Data shown:
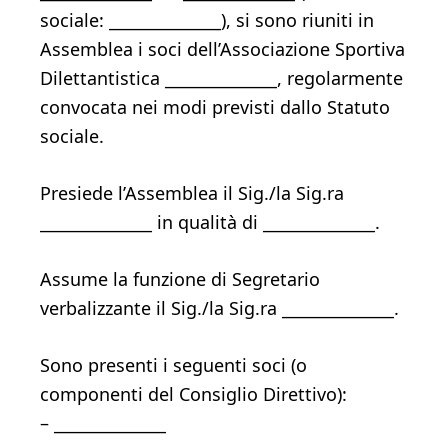
sociale: ______________), si sono riuniti in
Assemblea i soci dell’Associazione Sportiva
Dilettantistica ______________, regolarmente
convocata nei modi previsti dallo Statuto
sociale.
Presiede l’Assemblea il Sig./la Sig.ra
______________ in qualità di ______________.
Assume la funzione di Segretario
verbalizzante il Sig./la Sig.ra ______________.
Sono presenti i seguenti soci (o
componenti del Consiglio Direttivo):
– ______________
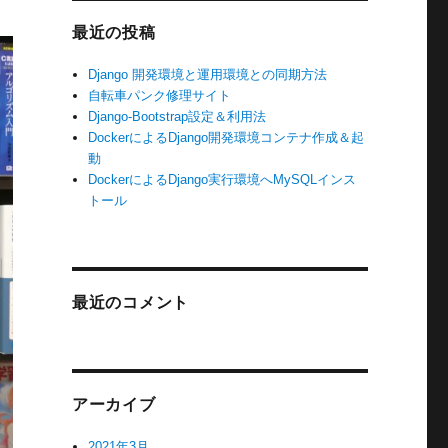
最近の投稿
Django 開発環境と運用環境との同期方法
自転車パンク修理サイト
Django-Bootstrap設定＆利用法
DockerによるDjango開発環境コンテナ作成＆起
動
DockerによるDjango実行環境へMySQLインス
トール
最近のコメント
アーカイブ
2021年3月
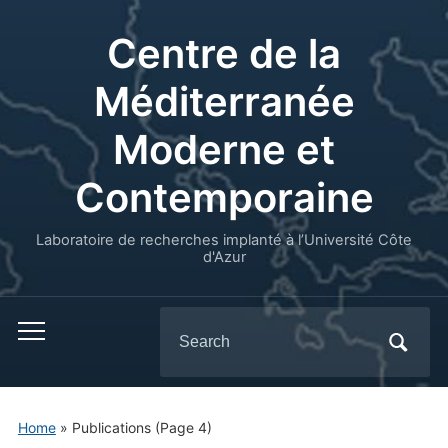
Centre de la
Méditerranée
Moderne et
Contemporaine
Laboratoire de recherches implanté à l’Université Côte
d'Azur
Search
for:
Home
» Publications
(Page 4)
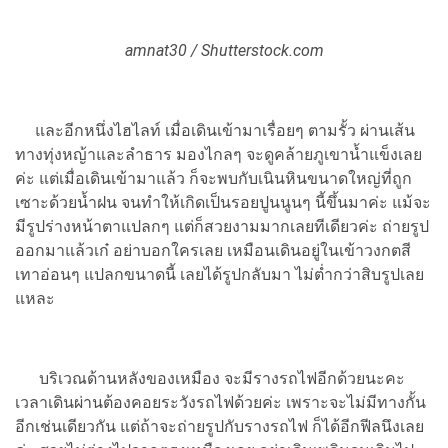
amnat30 / Shutterstock.com
และอีกหนึ่งไฮไลท์ เมื่อเดินเข้ามาเรื่อยๆ ตามรั้ว ผ่านเส้น
ทางทุ่งหญ้าและลำธาร มองไกลๆ จะดูคล้ายภูเขาน้ำแข็งเลย
ค่ะ แต่เมื่อเดินเข้ามาแล้ว ก็จะพบกับเนินหินขนาดใหญ่ที่ถูก
เซาะด้วยน้ำฝน จนทำให้เกิดเป็นรอยปูนนูนๆ นี้ขึ้นมาค่ะ แม้จะ
มีรูปร่างหน้าตาแปลกๆ แต่ก็สวยงามมากเลยทีเดียวค่ะ ถ่ายรูป
ออกมาแล้วเก๋ อย่าบอกใครเลย เหมือนเดินอยู่ในเข้าวงกตสี
เทาอ่อนๆ แปลกขนาดนี้ เลยได้รูปกลับมา ไม่ต่ำกว่าสิบรูปเลย
แหละ
บริเวณด้านหลังของเหมือง จะมีรางรถไฟอีกด้วยนะคะ
เวลาเดินผ่านต้องคอยระวังรถไฟด้วยค่ะ เพราะจะไม่มีทางกั้น
อีกเช่นเดียวกัน แต่ถ้าจะถ่ายรูปกับรางรถไฟ ก็ได้อีกฟีลนึงเลย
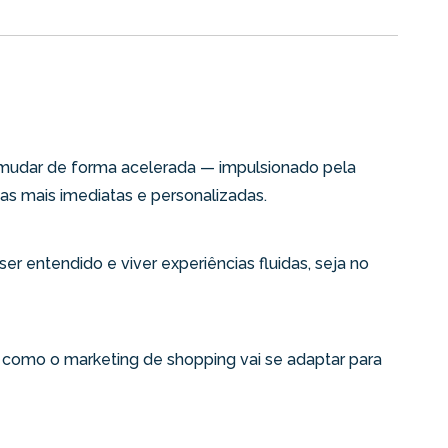
mudar de forma acelerada — impulsionado pela
ias mais imediatas e personalizadas.
er entendido e viver experiências fluidas, seja no
 como o marketing de shopping vai se adaptar para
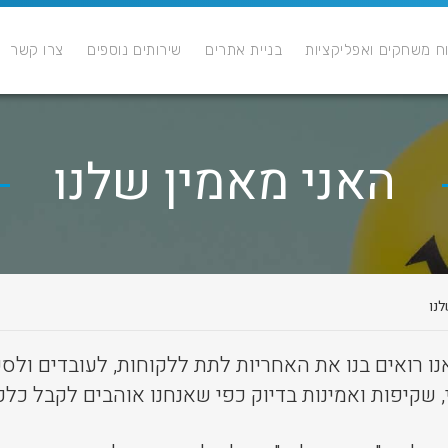
ח משחקים ואפליקציות
בניית אתרים
שירותים נוספים
צרו קשר
האני מאמין שלנו
נו
 רואים בנו את האחריות לתת ללקוחות, לעובדים ולספקי
שקיפות ואמינות בדיוק כפי שאנחנו אוהבים לקבל כלק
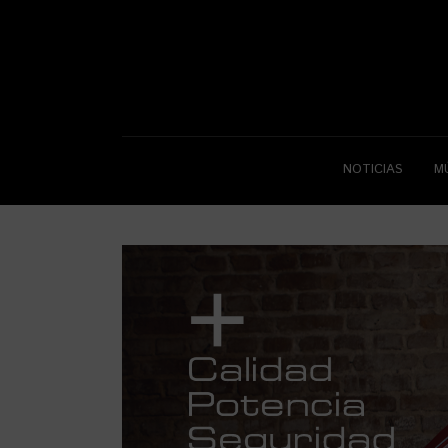
NOTICIAS
M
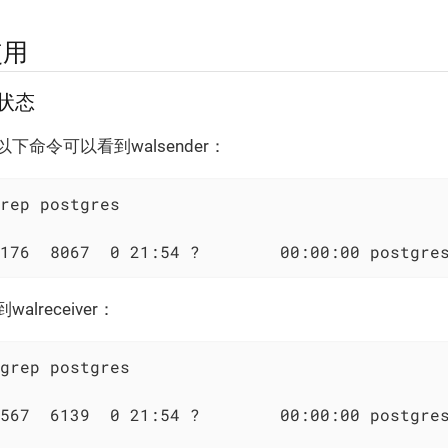
使用
群状态
下命令可以看到walsender：
176  8067  0 21:54 ?        00:00:00 postgre
lreceiver：
567  6139  0 21:54 ?        00:00:00 postgres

Work to be completed: Collect every line of the data above that contains the string "งเลย". Case counts.

Worked solution:
ทางทุ่งหญ้าและลำธาร มองไกลๆ จะดูคล้ายภูเขาน้ำแข็งเลย
อีกเช่นเดียวกัน แต่ถ้าจะถ่ายรูปกับรางรถไฟ ก็ได้อีกฟีลนึงเลย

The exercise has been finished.